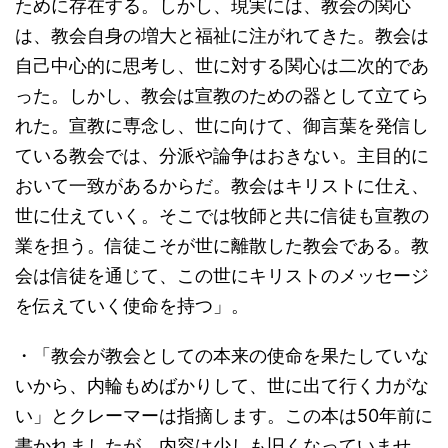
ために存在する。しかし、現実には、教会の関心
は、教会自身の増大と福祉に注がれてきた。教会は
自己中心的に思考し、世に対する関心は二次的であ
った。しかし、教会は宣教のための器として立てら
れた。宣教に専念し、世に向けて、御言葉を発信し
ている教会では、分派や論争はおきない。主目的に
おいて一致があるからだ。教会はキリストに仕え、
世に仕えていく。そこでは牧師と共に信徒も宣教の
業を担う。信徒こそが世に離散した教会である。教
会は信徒を通じて、この世にキリストのメッセージ
を伝えていく使命を持つ」。
・「教会が教会としての本来の使命を果たしていな
いから、内輪もめばかりして、世に出て行く力がな
い」とクレーマーは指摘します。この本は50年前に
書かれましたが、内容は少しも旧くなっていませ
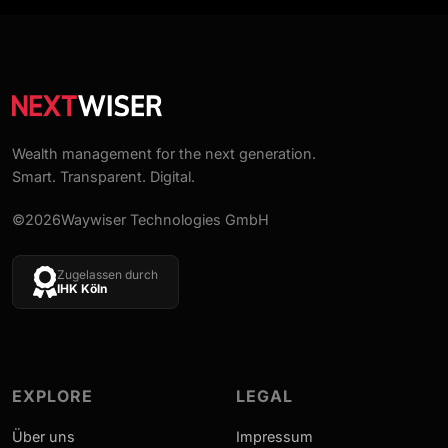
Wealth management for the next generation.
Smart. Transparent. Digital.
©2026Waywiser Technologies GmbH
Zugelassen durch
IHK Köln
EXPLORE
LEGAL
Über uns
Impressum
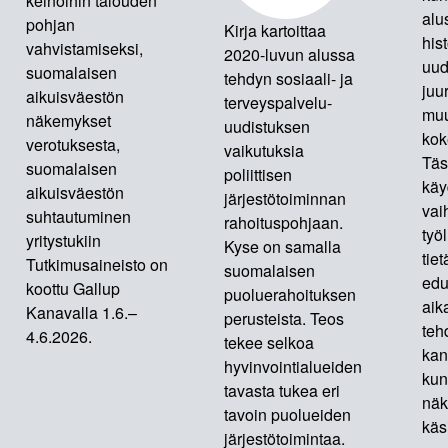
keinoihin talouden
alu
pohjan
Kirja kartoittaa
hist
vahvistamiseksi,
2020-luvun alussa
uud
suomalaisen
tehdyn sosiaali- ja
juur
aikuisväestön
terveyspalvelu-
muu
näkemykset
uudistuksen
kok
verotuksesta,
vaikutuksia
Täs
suomalaisen
poliittisen
käy
aikuisväestön
järjestötoiminnan
vai
suhtautuminen
rahoituspohjaan.
työ
yritystukiin
Kyse on samalla
tie
Tutkimusaineisto on
suomalaisen
edu
koottu Gallup
puoluerahoituksen
aik
Kanavalla 1.6.–
perusteista. Teos
teh
4.6.2026.
tekee selkoa
kan
hyvinvointialueiden
kun
tavasta tukea eri
näk
tavoin puolueiden
käs
järjestötoimintaa.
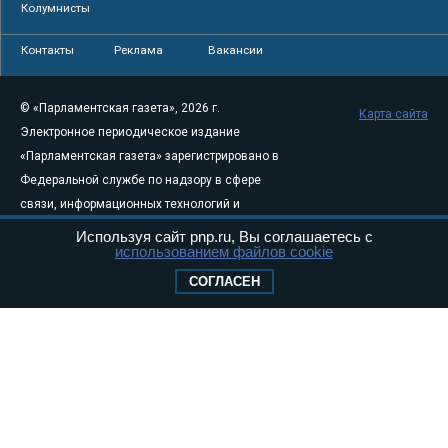
Колумнисты
Контакты
Реклама
Вакансии
© «Парламентская газета», 2026 г.
Карта сайта
Электронное периодическое издание
«Парламентская газета» зарегистрировано в
Федеральной службе по надзору в сфере
связи, информационных технологий и
массовых коммуникаций (Роскомнадзор) 05
Используя сайт pnp.ru, Вы соглашаетесь с
использованием файлов cookie
августа 2011 года. 18+
Свидетельство о регистрации Эл № ФС77-
СОГЛАСЕН
46097
Учредитель — АНО «Парламентская газета»
Исполняющий обязанности главного
редактора — Абдуллаев М.Р.
Тел.: +7 (495) 637–69–79 E-mail:
pg@pnp.ru
«Парламентская газета» - официальное еженедельное издание
Федерального Собрания РФ. Издается с 1997 года. Учредители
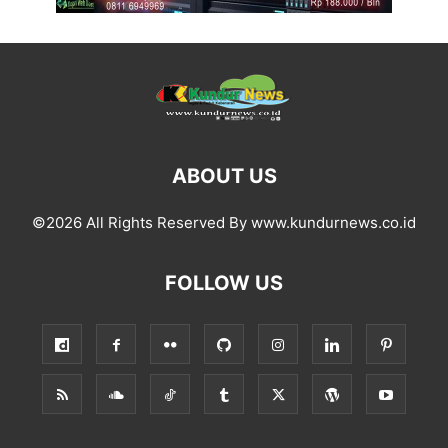
ABOUT US
©2026 All Rights Reserved By www.kundurnews.co.id
FOLLOW US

☆ ☆ ☆ ☆ ☆ ☆ ☆

LE PROBLÈME:
Reprenez toutes les entrées ci-dessus en mettant « Mentions légales » à la place de « Impressum », sans rien changer d'autre. Laissez les images de côté.

RÉPONSE:
ために存在する。しかし、現実には、教会の関心
は、教会自身の増大と福祉に注がれてきた。教会は
自己中心的に思考し、世に対する関心は二次的であ
った。しかし、教会は宣教のための器として立てら
れた。宣教に専念し、世に向けて、御言葉を発信し
ている教会では、分派や論争はおきない。主目的に
おいて一致があるからだ。教会はキリストに仕え、
世に仕えていく。そこでは牧師と共に信徒も宣教の
業を担う。信徒こそが世に離散した教会である。教
会は信徒を通じて、この世にキリストのメッセージ
を伝えていく使命を持つ」。
・「教会が教会としての本来の使命を果たしていな
いから、内輪もめばかりして、世に出て行く力がな
い」とクレーマーは指摘します。この本は50年前に
書かれましたが、内容は少しも旧くなっていませ
Wealth management for the next generation.
Smart. Transparent. Digital.
©2026Waywiser Technologies GmbH
Zugelassen durch
IHK Köln
EXPLORE
LEGAL
Über uns
Mentions légales
keinoihin talouden
alu
pohjan
Kirja kartoittaa
hist
vahvistamiseksi,
2020-luvun alussa
uud
suomalaisen
tehdyn sosiaali- ja
juur
aikuisväestön
terveyspalvelu-
muu
näkemykset
uudistuksen
kok
verotuksesta,
vaikutuksia
Täs
suomalaisen
poliittisen
käy
aikuisväestön
järjestötoiminnan
vai
suhtautuminen
rahoituspohjaan.
työ
yritystukiin
Kyse on samalla
tie
Tutkimusaineisto on
suomalaisen
edu
koottu Gallup
puoluerahoituksen
aik
Kanavalla 1.6.–
perusteista. Teos
teh
4.6.2026.
tekee selkoa
kan
hyvinvointialueiden
kun
tavasta tukea eri
näk
tavoin puolueiden
käs
järjestötoimintaa.
Колумнисты
Контакты
Реклама
Вакансии
© «Парламентская газета», 2026 г.
Карта сайта
Электронное периодическое издание
«Парламентская газета» зарегистрировано в
Федеральной службе по надзору в сфере
связи, информационных технологий и
массовых коммуникаций (Роскомнадзор) 05
Используя сайт pnp.ru, Вы соглашаетесь с
использованием файлов cookie
августа 2011 года. 18+
Свидетельство о регистрации Эл № ФС77-
СОГЛАСЕН
46097
Учредитель — АНО «Парламентская газета»
Исполняющий обязанности главного
редактора — Абдуллаев М.Р.
Тел.: +7 (495) 637–69–79 E-mail:
pg@pnp.ru
«Парламентская газета» - официальное еженедельное издание
Федерального Собрания РФ. Издается с 1997 года. Учредители
ABOUT US
©2026 All Rights Reserved By www.kundurnews.co.id
FOLLOW US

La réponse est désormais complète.